The structure of a conventional optical disk substrate 500 is shown in FIG. 5(a), which shows a side view of a conventional optical disk substrate. Herein, a DVD-R optical disk, which is a type of DVD optical disks, is taken as an example and shown in FIG. 5(a). The optical disk substrate 500 has a transparent base plate 501 capable of stacking a recording layer 502, a reflection layer 503, and a protection layer 504, in this order, over the transparent base plate 501 in sequence. On the other hand, FIG. 5(b) is a top view of a conventional optical disk substrate 500. As shown in FIG. 5(b), a clamping area 506 used for clamping is provided around the outer edge of a central hole 505, and an annular information storing area 507 is provided around the outer edge of the clamping area 506. In addition, the diameter of the optical disk substrate 500 is 120 mm, the diameter of the central hole is about 15 mm, and the outer diameter of the clamping area is about 15.5˜48 mm.
Also, referring to FIG. 6, which is a side view of a conventional optical disk 50, the specified thickness of the optical disk substrate 500 is 0.6 mm. Additionally, the optical disk 50 normally also includes a compensation sheet 600, whose dimension is the same as that of the optical disk substrate 500, namely 120 mm. Besides, a central hole is also provided thereon with a diameter of 15 mm. Since the thickness of the compensation sheet 600 is 0.6 mm, adding this thickness to that of the optical disk substrate 500 makes a finished optical disk 1.2 mm in thickness. Therefore, the strength of the optical disk can be enhanced so that when the optical disk is revolving in the optical disk drive, the optical disk will not be distorted due to high-speed revolution and thus may avoid a reading problem on the disk drive.
Next, FIG. 7 is a schematic view of an optical disk being placed in an optical disk drive. As shown in FIG. 7, when a disk drive is reading from an optical disk 50, the disk drive of the drive device utilizes a disk chuck 701 to clamp on the clamping area 506 of the optical disk 50. Therefore, the optical disk 50 will be clamped between the disk chuck 701 and the disk turntable 702 and driven by a disk turntable driving motor (not shown) to revolve together with the disk chuck 701 and the disk turntable 702. Moreover, the distance (d) between the laser reading head 703 and the optical disk substrate 500 will be kept unchanged so that the laser of the optical disk drive can be reflected back by the reflection layer 503 of the optical disk substrate 500 and thus information in the optical disk 50 can be read out.

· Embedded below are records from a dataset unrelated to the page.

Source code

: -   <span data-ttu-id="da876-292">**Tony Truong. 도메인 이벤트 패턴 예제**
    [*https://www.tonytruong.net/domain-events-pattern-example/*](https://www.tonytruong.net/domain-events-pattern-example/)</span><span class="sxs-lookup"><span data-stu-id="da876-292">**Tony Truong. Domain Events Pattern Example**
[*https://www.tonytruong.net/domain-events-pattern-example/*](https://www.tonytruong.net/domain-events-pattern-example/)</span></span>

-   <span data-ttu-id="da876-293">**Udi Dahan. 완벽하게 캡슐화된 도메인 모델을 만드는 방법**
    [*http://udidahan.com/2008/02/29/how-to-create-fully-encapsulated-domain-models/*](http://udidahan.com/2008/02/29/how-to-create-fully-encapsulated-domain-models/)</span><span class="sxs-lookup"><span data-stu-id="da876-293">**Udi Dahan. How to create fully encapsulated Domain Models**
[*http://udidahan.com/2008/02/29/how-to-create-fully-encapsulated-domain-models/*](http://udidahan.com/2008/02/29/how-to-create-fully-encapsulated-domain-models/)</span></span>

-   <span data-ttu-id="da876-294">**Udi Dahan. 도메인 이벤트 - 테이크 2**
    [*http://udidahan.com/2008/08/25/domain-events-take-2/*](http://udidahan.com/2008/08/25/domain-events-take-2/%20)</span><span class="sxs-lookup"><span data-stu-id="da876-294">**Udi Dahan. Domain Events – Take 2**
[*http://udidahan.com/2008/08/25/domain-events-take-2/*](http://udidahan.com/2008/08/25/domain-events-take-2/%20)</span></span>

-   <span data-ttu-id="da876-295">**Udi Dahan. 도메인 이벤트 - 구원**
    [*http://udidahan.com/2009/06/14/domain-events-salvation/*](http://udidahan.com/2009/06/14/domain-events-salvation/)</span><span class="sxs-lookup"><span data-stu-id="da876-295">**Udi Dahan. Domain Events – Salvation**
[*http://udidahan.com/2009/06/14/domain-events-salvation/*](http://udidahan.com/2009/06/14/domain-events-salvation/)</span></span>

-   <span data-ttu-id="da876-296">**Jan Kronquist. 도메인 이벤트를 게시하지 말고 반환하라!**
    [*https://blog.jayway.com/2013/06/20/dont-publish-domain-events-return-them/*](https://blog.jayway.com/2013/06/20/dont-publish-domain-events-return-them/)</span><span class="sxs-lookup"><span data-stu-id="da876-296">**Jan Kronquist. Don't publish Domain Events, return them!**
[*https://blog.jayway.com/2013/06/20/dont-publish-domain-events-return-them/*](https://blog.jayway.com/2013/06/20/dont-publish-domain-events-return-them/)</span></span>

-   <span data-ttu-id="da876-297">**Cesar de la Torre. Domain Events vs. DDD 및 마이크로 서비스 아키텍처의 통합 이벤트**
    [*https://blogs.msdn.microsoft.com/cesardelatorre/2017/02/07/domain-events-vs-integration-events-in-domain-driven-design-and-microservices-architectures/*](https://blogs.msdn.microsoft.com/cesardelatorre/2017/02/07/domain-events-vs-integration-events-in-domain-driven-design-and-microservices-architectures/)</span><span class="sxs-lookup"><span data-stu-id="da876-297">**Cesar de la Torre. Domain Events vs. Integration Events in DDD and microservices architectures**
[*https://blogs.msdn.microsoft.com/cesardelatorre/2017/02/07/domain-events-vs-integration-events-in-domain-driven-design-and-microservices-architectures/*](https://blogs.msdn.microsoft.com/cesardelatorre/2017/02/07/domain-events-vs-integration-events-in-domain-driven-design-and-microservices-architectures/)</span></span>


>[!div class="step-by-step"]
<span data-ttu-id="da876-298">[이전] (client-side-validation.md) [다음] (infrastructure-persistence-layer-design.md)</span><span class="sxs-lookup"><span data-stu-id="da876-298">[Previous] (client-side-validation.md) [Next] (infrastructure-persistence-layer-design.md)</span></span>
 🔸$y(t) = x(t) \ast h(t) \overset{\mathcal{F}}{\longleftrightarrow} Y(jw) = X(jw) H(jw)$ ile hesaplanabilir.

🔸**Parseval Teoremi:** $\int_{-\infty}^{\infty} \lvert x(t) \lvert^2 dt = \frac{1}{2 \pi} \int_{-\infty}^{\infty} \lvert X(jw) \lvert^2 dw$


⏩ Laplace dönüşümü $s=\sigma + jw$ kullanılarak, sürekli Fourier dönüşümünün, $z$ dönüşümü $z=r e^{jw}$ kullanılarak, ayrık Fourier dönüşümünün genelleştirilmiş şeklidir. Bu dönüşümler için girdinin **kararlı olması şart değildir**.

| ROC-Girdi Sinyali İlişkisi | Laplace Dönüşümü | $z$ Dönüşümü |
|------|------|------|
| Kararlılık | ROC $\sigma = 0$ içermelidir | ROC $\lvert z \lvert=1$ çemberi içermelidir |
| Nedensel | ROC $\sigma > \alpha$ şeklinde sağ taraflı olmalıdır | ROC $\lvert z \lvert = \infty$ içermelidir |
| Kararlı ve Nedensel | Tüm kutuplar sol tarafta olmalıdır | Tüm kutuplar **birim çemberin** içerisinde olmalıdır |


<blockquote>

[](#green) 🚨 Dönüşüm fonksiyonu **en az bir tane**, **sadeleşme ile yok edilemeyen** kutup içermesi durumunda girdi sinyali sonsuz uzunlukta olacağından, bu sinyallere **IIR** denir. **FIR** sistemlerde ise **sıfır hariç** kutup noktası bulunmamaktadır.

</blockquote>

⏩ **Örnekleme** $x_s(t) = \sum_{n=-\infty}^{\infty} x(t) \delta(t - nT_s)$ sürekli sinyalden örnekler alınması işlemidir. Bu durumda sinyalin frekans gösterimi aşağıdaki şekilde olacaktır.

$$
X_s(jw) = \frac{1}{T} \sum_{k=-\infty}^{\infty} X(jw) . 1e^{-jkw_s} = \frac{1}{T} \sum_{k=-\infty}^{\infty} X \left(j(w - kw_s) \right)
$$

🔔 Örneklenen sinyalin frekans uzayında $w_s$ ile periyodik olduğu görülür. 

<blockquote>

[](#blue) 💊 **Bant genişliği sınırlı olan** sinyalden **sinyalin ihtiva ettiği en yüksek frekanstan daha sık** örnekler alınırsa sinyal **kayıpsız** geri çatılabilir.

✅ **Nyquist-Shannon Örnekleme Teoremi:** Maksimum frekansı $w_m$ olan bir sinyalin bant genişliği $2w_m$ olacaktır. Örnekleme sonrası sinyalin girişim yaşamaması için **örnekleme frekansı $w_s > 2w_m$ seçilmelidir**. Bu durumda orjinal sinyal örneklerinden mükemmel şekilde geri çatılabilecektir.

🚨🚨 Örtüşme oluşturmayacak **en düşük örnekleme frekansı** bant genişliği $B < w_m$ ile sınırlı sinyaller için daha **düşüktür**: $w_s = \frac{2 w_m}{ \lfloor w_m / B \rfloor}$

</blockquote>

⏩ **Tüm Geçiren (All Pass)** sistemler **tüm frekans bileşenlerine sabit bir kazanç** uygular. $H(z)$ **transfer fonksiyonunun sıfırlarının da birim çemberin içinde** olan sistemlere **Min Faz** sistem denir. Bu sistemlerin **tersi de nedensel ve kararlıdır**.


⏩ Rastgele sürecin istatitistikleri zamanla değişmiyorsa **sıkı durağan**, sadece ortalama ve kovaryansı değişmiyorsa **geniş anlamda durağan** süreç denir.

However, during the process of fabricating the optical disk, an extra step will be required for pressing or bonding the compensation sheet 600 to the optical disk substrate 500. Unfortunately, not only will this extra step reduce the yield of optical disk substrate, but the quality of optical disk can also decline. Moreover, in order to fabricate the compensation sheet 600, extra injection molding apparatuses might be needed, and this extra requirement will certainly increase time and cost for fabrication tremendously.